Custom Operations

In this document we will outline the basics of custom operations including the operation editor and operation feedback utilities.

The Basics

Operations are used in pipelines and have named, typed inputs and outputs. When creating a pipeline, if you don’t currently find an operation for the given task, you can easily create your own by selecting the New Operation... operation from the add operation dialog. This will create a new operation definition and open it in the operation editor. The operation editor has two main parts, the interface editor and the implementation editor.


Editing the “train” operation provided in the “First Steps” section

The interface editor is provided on the left and presents the interface as a diagram showing the input data and output data as objects flowing into or out of the given operation. Selecting the operation node in the operation interface editor will expand the node and allow the user to add or edit attributes for the given operation. These attributes are exposed when using this operation in a pipeline and can be set at design time - that is, these are set when creating the given pipeline. The interface diagram may also contain light blue nodes flowing into the operation. These nodes represent “references” that the operation accepts as input before running. When using the operation, references will appear alongside the attributes but will allow the user to select from a list of all possible targets when clicked.


The train operation accepts training data, an architecture and criterion and returns a trained model

On the right of the operation editor is the implementation editor.

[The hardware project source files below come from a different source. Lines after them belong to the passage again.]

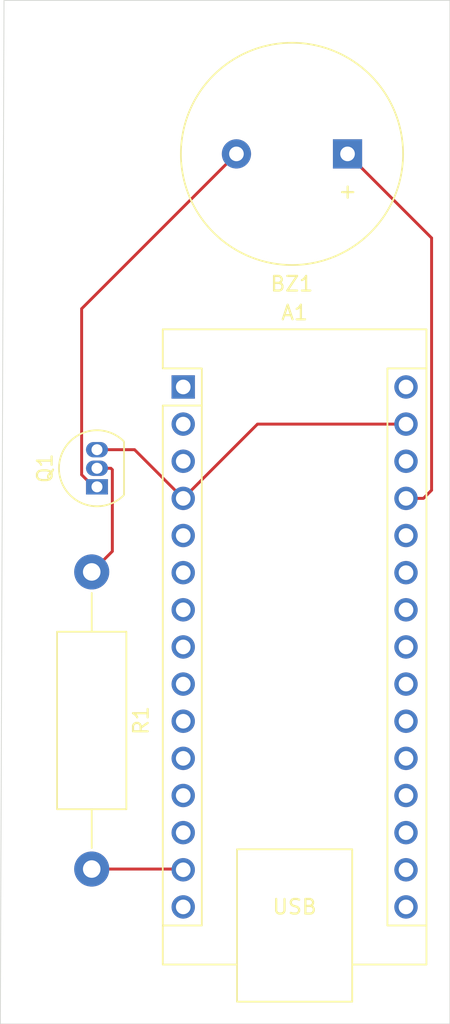
<source format=kicad_pcb>
(kicad_pcb
	(version 20240108)
	(generator "pcbnew")
	(generator_version "8.0")
	(general
		(thickness 1.6)
		(legacy_teardrops no)
	)
	(paper "A4")
	(layers
		(0 "F.Cu" signal)
		(31 "B.Cu" signal)
		(32 "B.Adhes" user "B.Adhesive")
		(33 "F.Adhes" user "F.Adhesive")
		(34 "B.Paste" user)
		(35 "F.Paste" user)
		(36 "B.SilkS" user "B.Silkscreen")
		(37 "F.SilkS" user "F.Silkscreen")
		(38 "B.Mask" user)
		(39 "F.Mask" user)
		(40 "Dwgs.User" user "User.Drawings")
		(41 "Cmts.User" user "User.Comments")
		(42 "Eco1.User" user "User.Eco1")
		(43 "Eco2.User" user "User.Eco2")
		(44 "Edge.Cuts" user)
		(45 "Margin" user)
		(46 "B.CrtYd" user "B.Courtyard")
		(47 "F.CrtYd" user "F.Courtyard")
		(48 "B.Fab" user)
		(49 "F.Fab" user)
		(50 "User.1" user)
		(51 "User.2" user)
		(52 "User.3" user)
		(53 "User.4" user)
		(54 "User.5" user)
		(55 "User.6" user)
		(56 "User.7" user)
		(57 "User.8" user)
		(58 "User.9" user)
	)
	(setup
		(pad_to_mask_clearance 0)
		(allow_soldermask_bridges_in_footprints no)
		(pcbplotparams
			(layerselection 0x00010fc_ffffffff)
			(plot_on_all_layers_selection 0x0000000_00000000)
			(disableapertmacros no)
			(usegerberextensions no)
			(usegerberattributes yes)
			(usegerberadvancedattributes yes)
			(creategerberjobfile yes)
			(dashed_line_dash_ratio 12.000000)
			(dashed_line_gap_ratio 3.000000)
			(svgprecision 4)
			(plotframeref no)
			(viasonmask no)
			(mode 1)
			(useauxorigin no)
			(hpglpennumber 1)
			(hpglpenspeed 20)
			(hpglpendiameter 15.000000)
			(pdf_front_fp_property_popups yes)
			(pdf_back_fp_property_popups yes)
			(dxfpolygonmode yes)
			(dxfimperialunits yes)
			(dxfusepcbnewfont yes)
			(psnegative no)
			(psa4output no)
			(plotreference yes)
			(plotvalue yes)
			(plotfptext yes)
			(plotinvisibletext no)
			(sketchpadsonfab no)
			(subtractmaskfromsilk no)
			(outputformat 1)
			(mirror no)
			(drillshape 1)
			(scaleselection 1)
			(outputdirectory "")
		)
	)
	(net 0 "")
	(net 1 "unconnected-(A1-A0-Pad19)")
	(net 2 "unconnected-(A1-D1{slash}TX-Pad1)")
	(net 3 "unconnected-(A1-D5-Pad8)")
	(net 4 "unconnected-(A1-D0{slash}RX-Pad2)")
	(net 5 "TX2")
	(net 6 "GND")
	(net 7 "unconnected-(A1-A6-Pad25)")
	(net 8 "unconnected-(A1-D4-Pad7)")
	(net 9 "+3.3V")
	(net 10 "unconnected-(A1-A3-Pad22)")
	(net 11 "unconnected-(A1-AREF-Pad18)")
	(net 12 "unconnected-(A1-D12-Pad15)")
	(net 13 "TX3")
	(net 14 "unconnected-(A1-D8-Pad11)")
	(net 15 "unconnected-(A1-A1-Pad20)")
	(net 16 "unconnected-(A1-~{RESET}-Pad3)")
	(net 17 "TX1")
	(net 18 "unconnected-(A1-D13-Pad16)")
	(net 19 "unconnected-(A1-A2-Pad21)")
	(net 20 "unconnected-(A1-A4-Pad23)")
	(net 21 "RX1")
	(net 22 "+12V")
	(net 23 "RX3")
	(net 24 "RX2")
	(net 25 "Net-(A1-D11)")
	(net 26 "unconnected-(A1-~{RESET}-Pad28)")
	(net 27 "unconnected-(A1-A7-Pad26)")
	(net 28 "unconnected-(A1-A5-Pad24)")
	(net 29 "+5V")
	(net 30 "Net-(BZ1-+)")
	(net 31 "Net-(Q1-B)")
	(footprint "Buzzer_Beeper:Buzzer_15x7.5RM7.6" (layer "F.Cu") (at 145.75 53 180))
	(footprint "Resistor_THT:R_Axial_DIN0414_L11.9mm_D4.5mm_P20.32mm_Horizontal" (layer "F.Cu") (at 128.25 81.59 -90))
	(footprint "Package_TO_SOT_THT:TO-92_Inline" (layer "F.Cu") (at 128.61 75.77 90))
	(footprint "Module:Arduino_Nano" (layer "F.Cu") (at 134.51 68.94))
	(gr_poly
		(pts
			(xy 152.75 112.5) (xy 152.75 42.5) (xy 122.25 42.5) (xy 122 112.5)
		)
		(stroke
			(width 0.05)
			(type solid)
		)
		(fill none)
		(layer "Edge.Cuts")
		(uuid "6149b5a7-3acd-4f97-b49f-b1feb42475ec")
	)
	(segment
		(start 149.75 71.48)
		(end 139.59 71.48)
		(width 0.2)
		(layer "F.Cu")
		(net 6)
		(uuid "0c43f431-a1fe-4cbc-9bc7-c8d33732f588")
	)
	(segment
		(start 139.59 71.48)
		(end 134.51 76.56)
		(width 0.2)
		(layer "F.Cu")
		(net 6)
		(uuid "7ae9afb7-ba6a-4deb-ae7c-5427ed6ee82a")
	)
	(segment
		(start 134.51 76.56)
		(end 131.18 73.23)
		(width 0.2)
		(layer "F.Cu")
		(net 6)
		(uuid "a804a957-b848-46cd-8450-df0bdc3ce7df")
	)
	(segment
		(start 131.18 73.23)
		(end 128.61 73.23)
		(width 0.2)
		(layer "F.Cu")
		(net 6)
		(uuid "f4966826-3ccd-4ecd-9d3a-8e2cedbd4146")
	)
	(segment
		(start 134.46 101.91)
		(end 134.51 101.96)
		(width 0.2)
		(layer "F.Cu")
		(net 25)
		(uuid "01be55de-5408-4a1c-9769-ed1398b4a89a")
	)
	(segment
		(start 128.25 101.91)
		(end 134.46 101.91)
		(width 0.2)
		(layer "F.Cu")
		(net 25)
		(uuid "2e5ba791-ddbf-4b01-94f0-df563774b8b0")
	)
	(segment
		(start 149.75 76.56)
		(end 150.94 76.56)
		(width 0.2)
		(layer "F.Cu")
		(net 29)
		(uuid "0ec93793-be93-4571-a7cb-5abe41403233")
	)
	(segment
		(start 151.5 76)
		(end 151.5 58.75)
		(width 0.2)
		(layer "F.Cu")
		(net 29)
		(uuid "33432d50-96b3-4597-9afa-91767184a2ec")
	)
	(segment
		(start 150.94 76.56)
		(end 151.5 76)
		(width 0.2)
		(layer "F.Cu")
		(net 29)
		(uuid "c3c44e33-a9c4-40db-88e3-2a47b53d0b6d")
	)
	(segment
		(start 151.5 58.75)
		(end 145.75 53)
		(width 0.2)
		(layer "F.Cu")
		(net 29)
		(uuid "dac9c1df-61d0-4f9b-9343-8440a4f5cd62")
	)
	(segment
		(start 128.385 75.77)
		(end 128.61 75.77)
		(width 0.2)
		(layer "F.Cu")
		(net 30)
		(uuid "06ea9f8f-c4ac-41cf-b147-c33179407cac")
	)
	(segment
		(start 138.15 53)
		(end 127.56 63.59)
		(width 0.2)
		(layer "F.Cu")
		(net 30)
		(uuid "170c0677-9f4c-4456-82c1-83c68164e6bb")
	)
	(segment
		(start 127.56 74.945)
		(end 128.385 75.77)
		(width 0.2)
		(layer "F.Cu")
		(net 30)
		(uuid "18cf0a44-1cb3-48c5-8094-40687cb3bff5")
	)
	(segment
		(start 127.56 63.59)
		(end 127.56 74.945)
		(width 0.2)
		(layer "F.Cu")
		(net 30)
		(uuid "f7d24272-dd68-4ca8-be55-3778764e5eb9")
	)
	(segment
		(start 128.61 74.5)
		(end 129.56 74.5)
		(width 0.2)
		(layer "F.Cu")
		(net 31)
		(uuid "0adc8467-ec52-4fa4-bf0f-da1b746fccf4")
	)
	(segment
		(start 129.66 80.18)
		(end 128.25 81.59)
		(width 0.2)
		(layer "F.Cu")
		(net 31)
		(uuid "b9a3c48e-4259-4d07-aeca-790b776947bc")
	)
	(segment
		(start 129.56 74.5)
		(end 129.66 74.6)
		(width 0.2)
		(layer "F.Cu")
		(net 31)
		(uuid "f1a6da19-beed-4fc2-8f29-73637a413849")
	)
	(segment
		(start 129.66 74.6)
		(end 129.66 80.18)
		(width 0.2)
		(layer "F.Cu")
		(net 31)
		(uuid "f8e61f69-a303-4c98-b739-e140f6b268e5")
	)
)
</source>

The implementation editor is a code editor specially tailored for programming the implementations of operations in DeepForge. This includes some autocomplete support for common globals in this context like the deepforge and torch globals. It also is synchronized with the interface editor and will provide input to the interface editor about unused variables, etc. These errors will present themselves as error or warning highlights on the data in the interface editor. A section of the implementation is shown below:

trainer = nn.StochasticGradient(net, criterion)
trainer.learningRate = attributes.learningRate
trainer.maxIteration = attributes.maxIterations

print('training for ' .. tostring(attributes.maxIterations) .. ' iterations (max)')
print('learning rate is ' .. tostring(attributes.learningRate))

-- Adding the error graph
graph = deepforge.Graph('Training Error') -- creating graph feedback
errLine = graph:line('error')
trainer.hookIteration = function(t, iter, currentErr)
   errLine:add(iter, currentErr) -- reporting the current error (will update in real time in DeepForge)


return {
   net = net

The “train” operation uses the StochasticGradient functionality from the nn package to perform stochastic gradient descent. This operation sets all the parameters using values provided to the operation as either attributes or references. In the implementation, attributes are provided by the attributes variable and provides access to the user defined attributes from within the implementation. References are treated similarly to operation inputs and are defined in variables of the same name. This can be seen with the net and criterion variables in the first line. Finally, operations return a table of their named outputs; in this example, it returns a single output named net, that is, the trained neural network.

After defining the interface and implementation, we can now use the “train” operation in our pipelines! An example is shown below.


Using the custom “train” operation in a pipeline

Operation feedback

Operations in DeepForge can generate metadata about its execution. This metadata is generated during the execution and provided back to the user in real-time. An example of this includes providing real-time plotting feedback of the loss function of a model while training. When implementing an operation in DeepForge, this metadata can be created using the deepforge global.


An example graph of the loss function while training a neural network

Detailed information about the available operation metadata types can be found in the reference.